[Exercise materials]
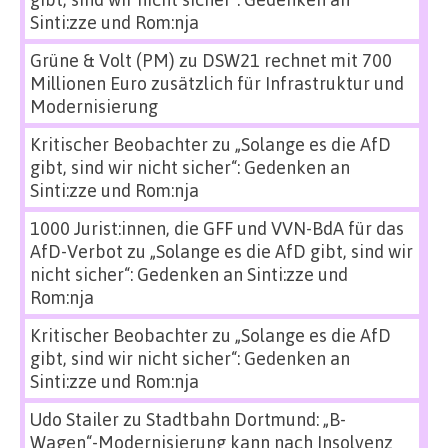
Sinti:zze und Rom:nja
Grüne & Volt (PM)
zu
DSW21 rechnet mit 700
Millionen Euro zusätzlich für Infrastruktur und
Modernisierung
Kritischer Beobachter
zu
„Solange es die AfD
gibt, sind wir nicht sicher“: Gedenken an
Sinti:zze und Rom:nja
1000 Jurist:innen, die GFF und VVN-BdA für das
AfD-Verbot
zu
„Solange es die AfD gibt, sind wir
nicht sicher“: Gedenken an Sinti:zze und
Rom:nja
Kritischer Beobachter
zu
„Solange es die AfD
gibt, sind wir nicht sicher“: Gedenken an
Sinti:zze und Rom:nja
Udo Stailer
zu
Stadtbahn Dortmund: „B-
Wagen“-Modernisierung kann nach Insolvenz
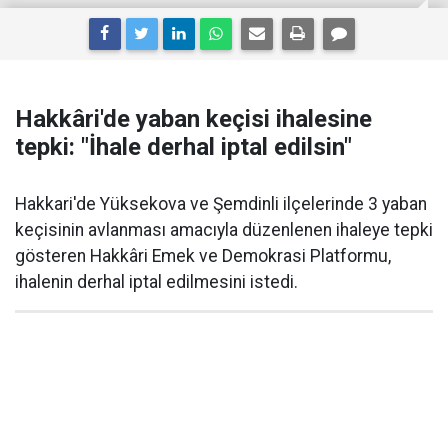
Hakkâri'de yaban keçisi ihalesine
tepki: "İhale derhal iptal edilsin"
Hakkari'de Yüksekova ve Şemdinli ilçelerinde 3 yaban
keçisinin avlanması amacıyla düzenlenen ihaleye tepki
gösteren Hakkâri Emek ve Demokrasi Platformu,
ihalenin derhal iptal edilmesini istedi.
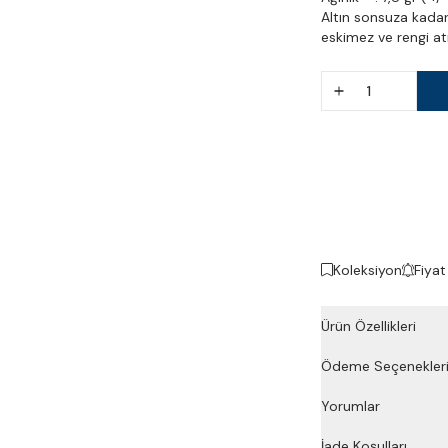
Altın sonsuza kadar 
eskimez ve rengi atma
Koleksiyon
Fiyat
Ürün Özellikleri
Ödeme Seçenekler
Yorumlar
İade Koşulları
...
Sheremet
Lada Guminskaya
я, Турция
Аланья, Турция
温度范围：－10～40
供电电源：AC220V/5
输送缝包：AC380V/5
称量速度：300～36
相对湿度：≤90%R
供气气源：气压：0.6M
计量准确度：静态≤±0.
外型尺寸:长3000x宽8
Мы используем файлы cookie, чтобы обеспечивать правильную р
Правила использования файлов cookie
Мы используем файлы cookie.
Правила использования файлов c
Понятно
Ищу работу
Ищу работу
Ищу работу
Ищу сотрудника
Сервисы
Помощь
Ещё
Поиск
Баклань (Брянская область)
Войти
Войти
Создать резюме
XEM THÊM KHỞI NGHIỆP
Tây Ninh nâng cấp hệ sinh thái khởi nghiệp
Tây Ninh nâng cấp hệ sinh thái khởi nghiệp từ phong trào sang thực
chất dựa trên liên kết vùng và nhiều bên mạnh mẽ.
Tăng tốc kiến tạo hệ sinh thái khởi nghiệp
---
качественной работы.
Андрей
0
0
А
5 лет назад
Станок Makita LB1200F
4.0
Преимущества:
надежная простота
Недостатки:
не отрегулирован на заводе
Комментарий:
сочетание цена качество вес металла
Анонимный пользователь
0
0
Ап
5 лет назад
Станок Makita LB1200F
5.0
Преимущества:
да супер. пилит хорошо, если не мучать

[Task item]
Reproduce exactly the lines of the data above that run from the line with "ihalenin derhal iptal edilmesini istedi." down to the line with "İade Koşulları", both ends included. Pictures do not belong in the copy.

[Problem solution]
ihalenin derhal iptal edilmesini istedi.
Altın sonsuza kadar 
eskimez ve rengi atma
Koleksiyon
Fiyat
Ürün Özellikleri
Ödeme Seçenekler
Yorumlar
İade Koşulları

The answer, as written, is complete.